Kapitel 9

9:1 Da antwortete Hiob und sprach:

9:2 Wahrhaftig, ich weiß, daß dem so ist; und wie kann der schwache Mensch rechten mit dem starken Gott!

9:3 Wollte er mit Ihm rechten, so könnte er Ihm auf tausend nicht eins beantworten.

9:4 Er ist weisen Herzens und von ungebrochener Kraft; wer hat ihm je getrotzt und es durchgesetzt?

9:5 Er verrückt Berge, und man merkt es nicht, daß er sie in seinem Zorn umgekehrt hat.

9:6 Er bewegt die Erde von ihrem Ort, daß ihre Säulen zittern.

9:7 Er gebietet der Sonne, so geht sie nicht auf; er legt die Sterne unter Siegel.

9:8 Er allein spannt den Himmel aus und tritt auf Meereswogen daher.

9:9 Er macht den Bären, den Orion und das Siebengestirn, samt den Kammern des Südens.

9:10 Er tut große Dinge, die unerforschlich sind, Wunder ohne Zahl.

9:11 Siehe, er geht an mir vorüber, und ich sehe ihn nicht; er fährt vorbei, und ich gewahre ihn nicht.

9:12 Er rafft dahin, wer hindert ihn? Wer ruft ihm zu: Was machst du da?

9:13 Gott unterdrückt nicht seinen Zorn; Rahabs Helfer beugen sich unter ihn.

9:14 Wie sollte ich ihm denn antworten und Worte finden, um mit ihm zu reden?

9:15 Auch wenn ich im Recht wäre, dürfte ich ihm nicht entgegnen; ich müßte meinen Richter um Gnade anflehen.

9:16 Wenn ich rufe, wird er mir antworten? Ich glaube nicht, daß er meine Stimme hört;

9:17 denn im Sturm hat er mich zerschlagen und mir ohne Ursache viele Wunden zugefügt.

9:18 Er läßt mich nicht einmal Atem holen, sondern sättigt mich mit Bitterkeit.

9:19 Kommt's auf die Kraft an, siehe, so ist er stark; wenn aber aufs Recht, wer ladet mich dann vor?

9:20 Wenn ich schon im Recht bin, so wird mich doch mein Mund verdammen, und bin ich auch unschuldig, so kommt es doch verkehrt heraus.

9:21 Ich bin unschuldig, bin unbesorgt um meine Seele; ich verachte das Leben!

9:22 Darum sage ich: Es ist einerlei; Fromme und Gottlose bringt er gleicherweise um!

9:23 Wenn die Geißel plötzlich tötet, so lacht er der Prüfung der Unschuldigen.

9:24 Die Erde ist in die Gewalt des Frevlers gegeben; das Angesicht ihrer Richter verhüllt er; wenn nicht er, wer tut es denn?

9:25 Meine Tage eilen schneller dahin als ein Läufer; sie sind entflohen und haben nichts Gutes gesehen;

9:26 sie sind vorbeigefahren wie Rohrschiffe, wie ein Adler, der sich auf Beute stürzt.

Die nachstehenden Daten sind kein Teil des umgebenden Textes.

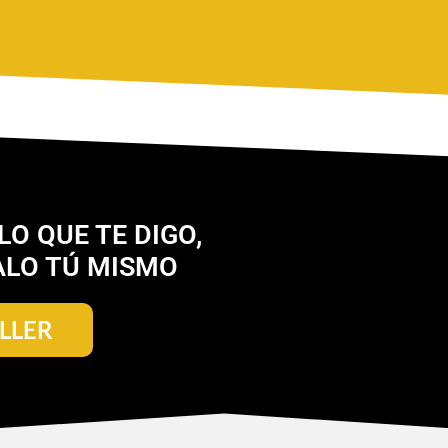
LO QUE TE DIGO,
ALO TÚ MISMO
ALLER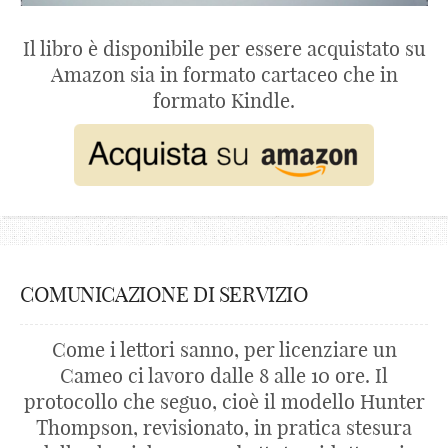
Il libro è disponibile per essere acquistato su
Amazon sia in formato cartaceo che in
formato Kindle.
COMUNICAZIONE DI SERVIZIO
Come i lettori sanno, per licenziare un
Cameo ci lavoro dalle 8 alle 10 ore. Il
protocollo che seguo, cioè il modello Hunter
Thompson, revisionato, in pratica stesura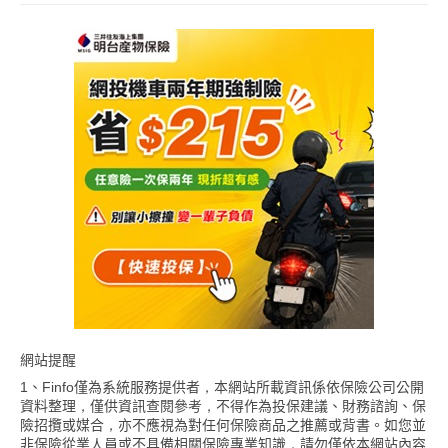
網站提醒
1、Finfo僅為系統服務提供者，本網站所載資訊係依保險公司公開
資料整理，僅供資訊查閱參考，不得作為投保建議、財務諮詢、保
險招攬或媒合，亦不應視為對任何保險商品之推薦或背書。如您並
非保險從業人員或不具備相關保險專業知識，請勿僅依本網站內容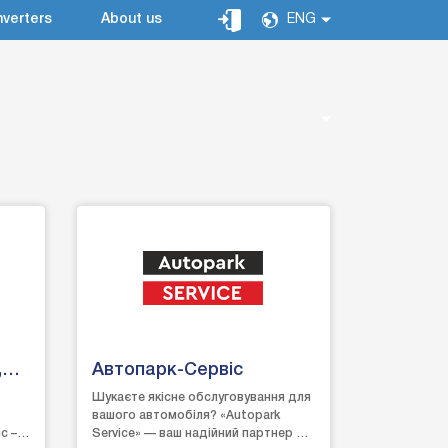
verters
About us
ENG
,
Автопарк-Сервіс
Шукаєте якісне обслуговування для
вашого автомобіля? «Autopark
с –
Service» — ваш надійний партнер на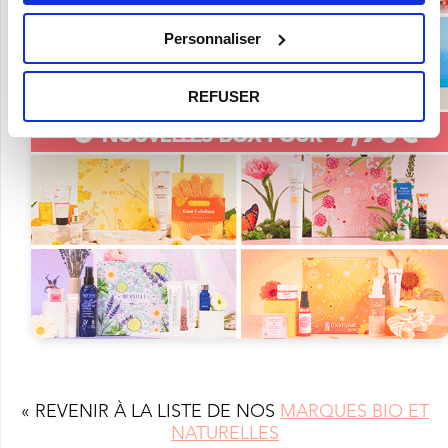
Personnaliser
REFUSER
« REVENIR À LA LISTE DE NOS
MARQUES BIO ET
NATURELLES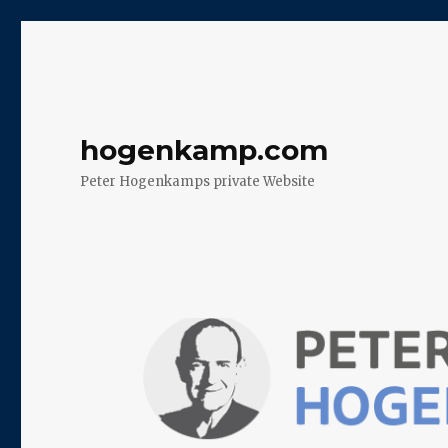
hogenkamp.com
Peter Hogenkamps private Website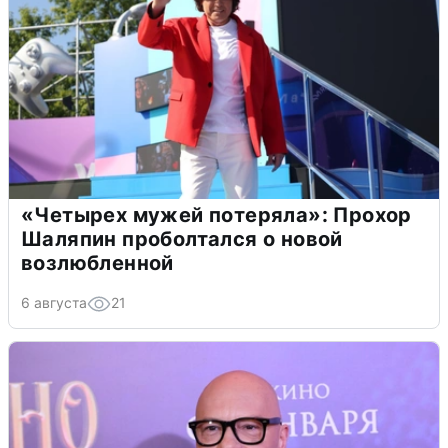
«Четырех мужей потеряла»: Прохор
Шаляпин проболтался о новой
возлюбленной
6 августа
21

9:27 Wenn ich denke: Ich will meiner Klage vergessen, meine Miene ändern und heiter dreinschauen,

9:28 so muß ich meine vielen Schmerzen fürchten; denn ich weiß, daß du mich nicht lossprechen wirst!

9:29 Soll ich denn schuldig sein, was mühe ich mich vergeblich ab?

9:30 Wüsche ich mich auch mit Schnee und reinigte meine Hände mit Lauge,

9:31 so würdest du mich doch in die Grube tauchen, daß ich meine Kleider nicht mehr anziehen dürfte!

9:32 Denn er ist nicht ein Mann wie ich, daß ich ihm antworten könnte, daß wir miteinander vor Gericht gingen;

9:33 es ist auch kein Schiedsrichter zwischen uns, der seine Hand auf uns beide legen könnte.

9:34 Er nehme aber seine Rute von mir, und sein Schrecken überfalle mich nicht,

9:35 so will ich reden und ihn nicht fürchten; denn nicht also steht es in mir selbst.